Deine Aufgabe
Gib sämtliche Zeilen der folgenden Auflistung Zeichen für Zeichen wieder. Lass dabei die Bilder weg.

Vorliegende Daten

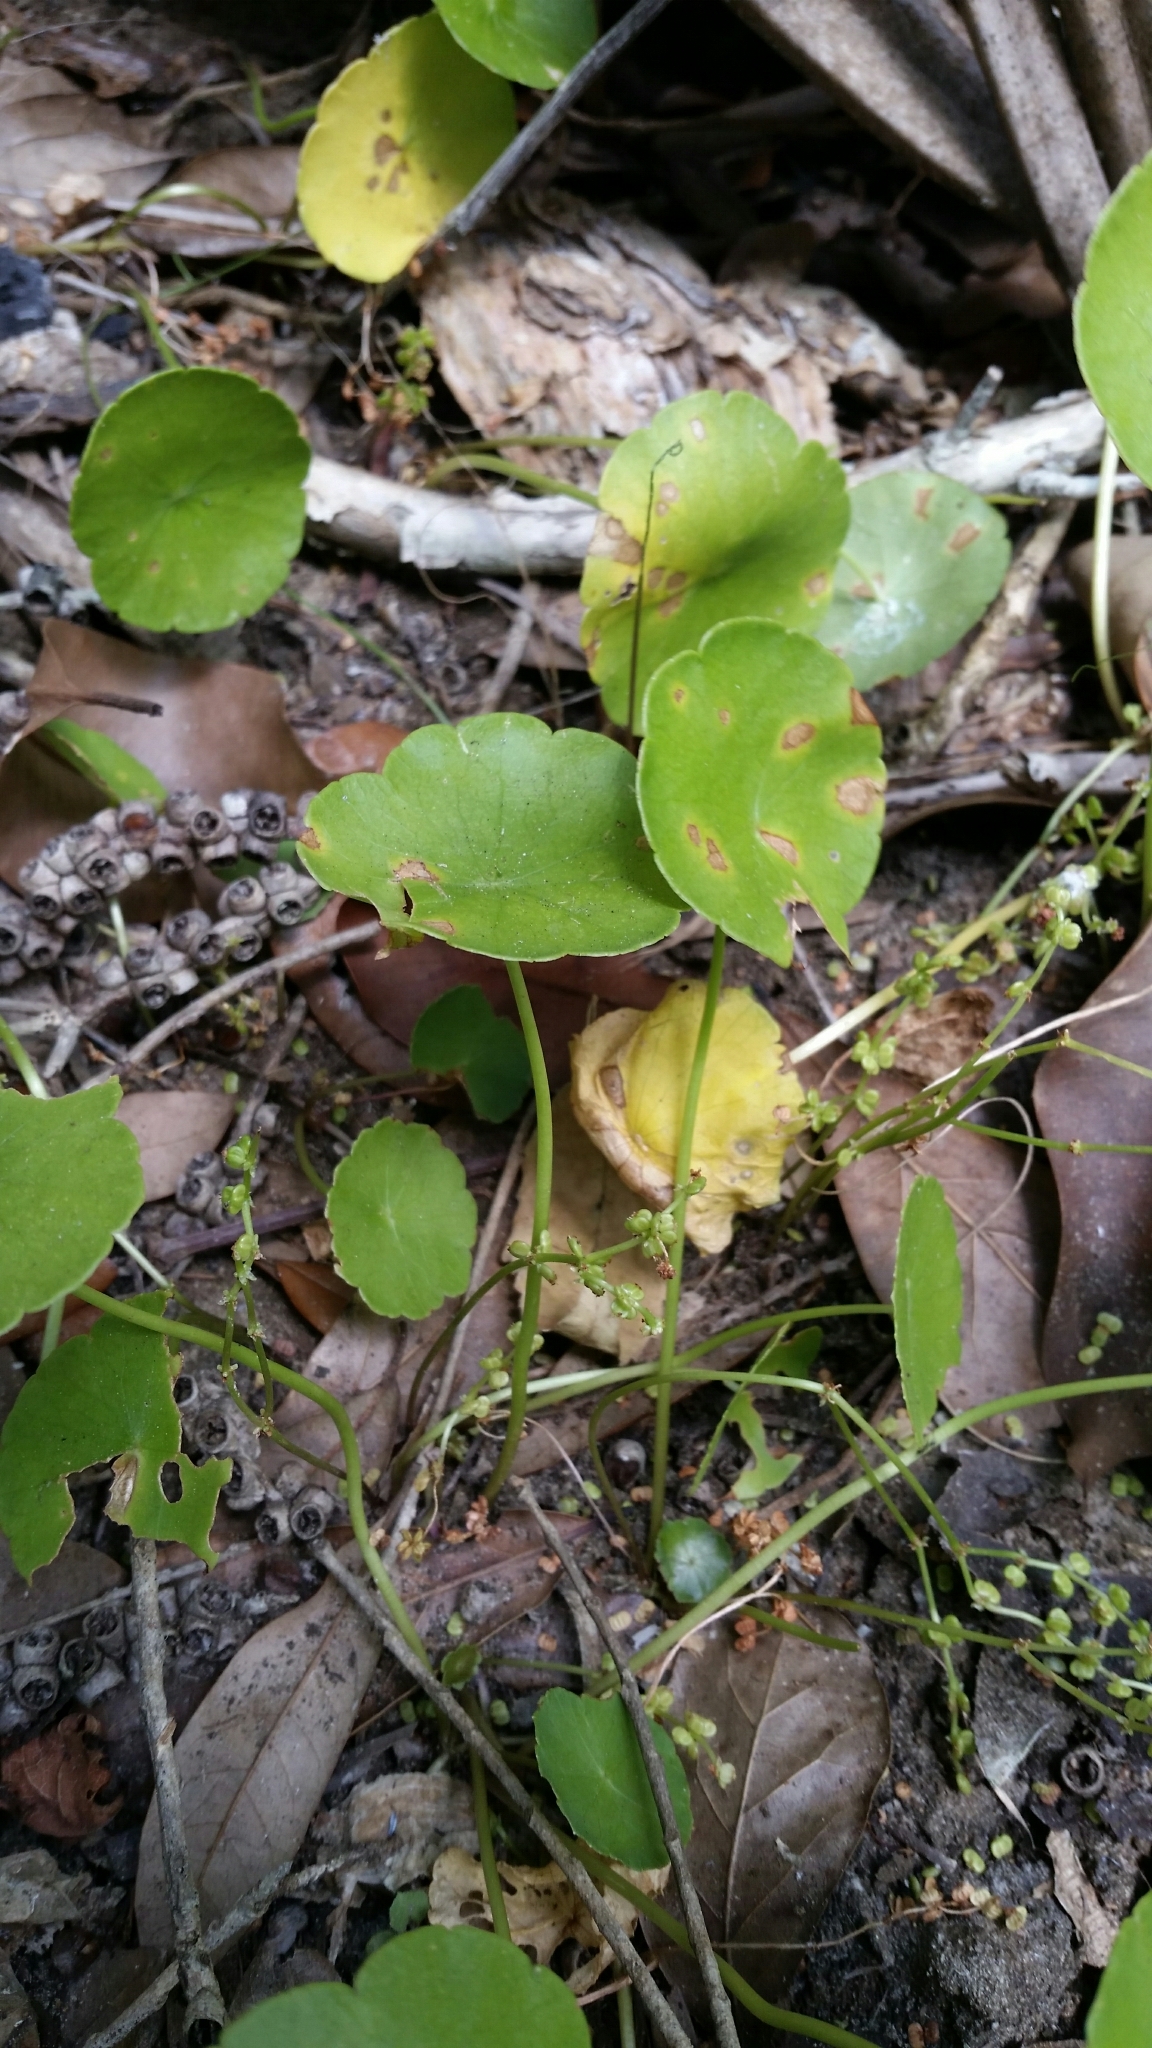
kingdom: Plantae
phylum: Tracheophyta
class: Magnoliopsida
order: Apiales
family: Araliaceae
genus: Hydrocotyle
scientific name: Hydrocotyle verticillata
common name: Whorled marshpennywort
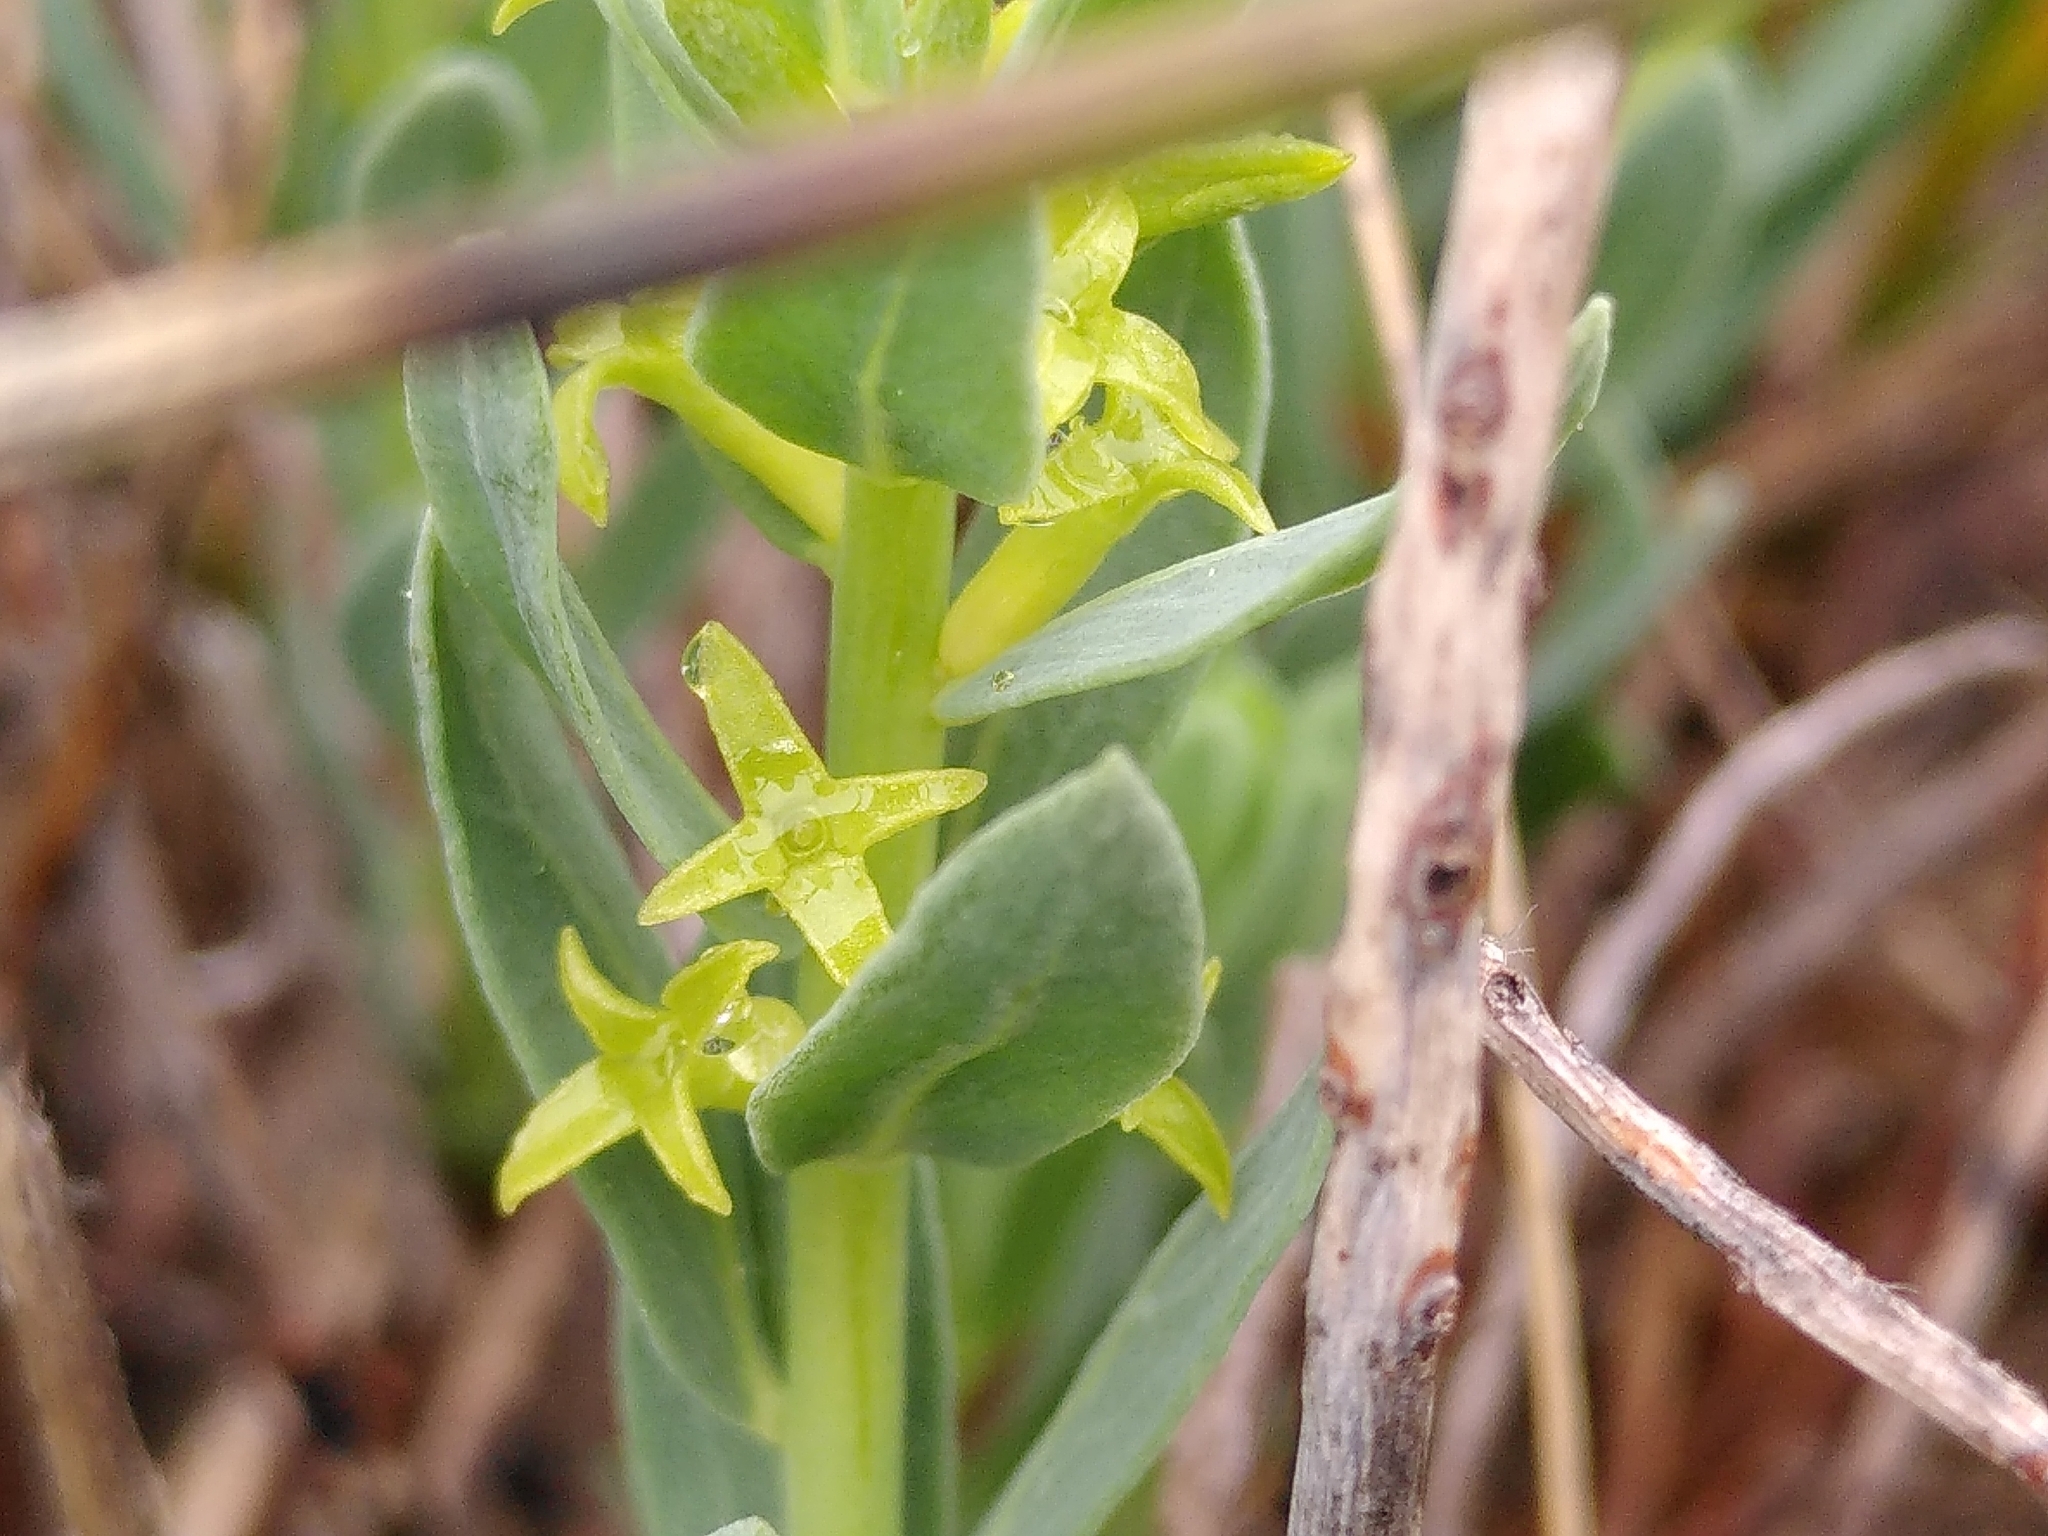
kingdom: Plantae
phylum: Tracheophyta
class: Magnoliopsida
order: Malvales
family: Thymelaeaceae
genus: Thymelaea
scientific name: Thymelaea sanamunda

Deine Ausgabe
kingdom: Plantae
phylum: Tracheophyta
class: Magnoliopsida
order: Apiales
family: Araliaceae
genus: Hydrocotyle
scientific name: Hydrocotyle verticillata
common name: Whorled marshpennywort
kingdom: Plantae
phylum: Tracheophyta
class: Magnoliopsida
order: Malvales
family: Thymelaeaceae
genus: Thymelaea
scientific name: Thymelaea sanamunda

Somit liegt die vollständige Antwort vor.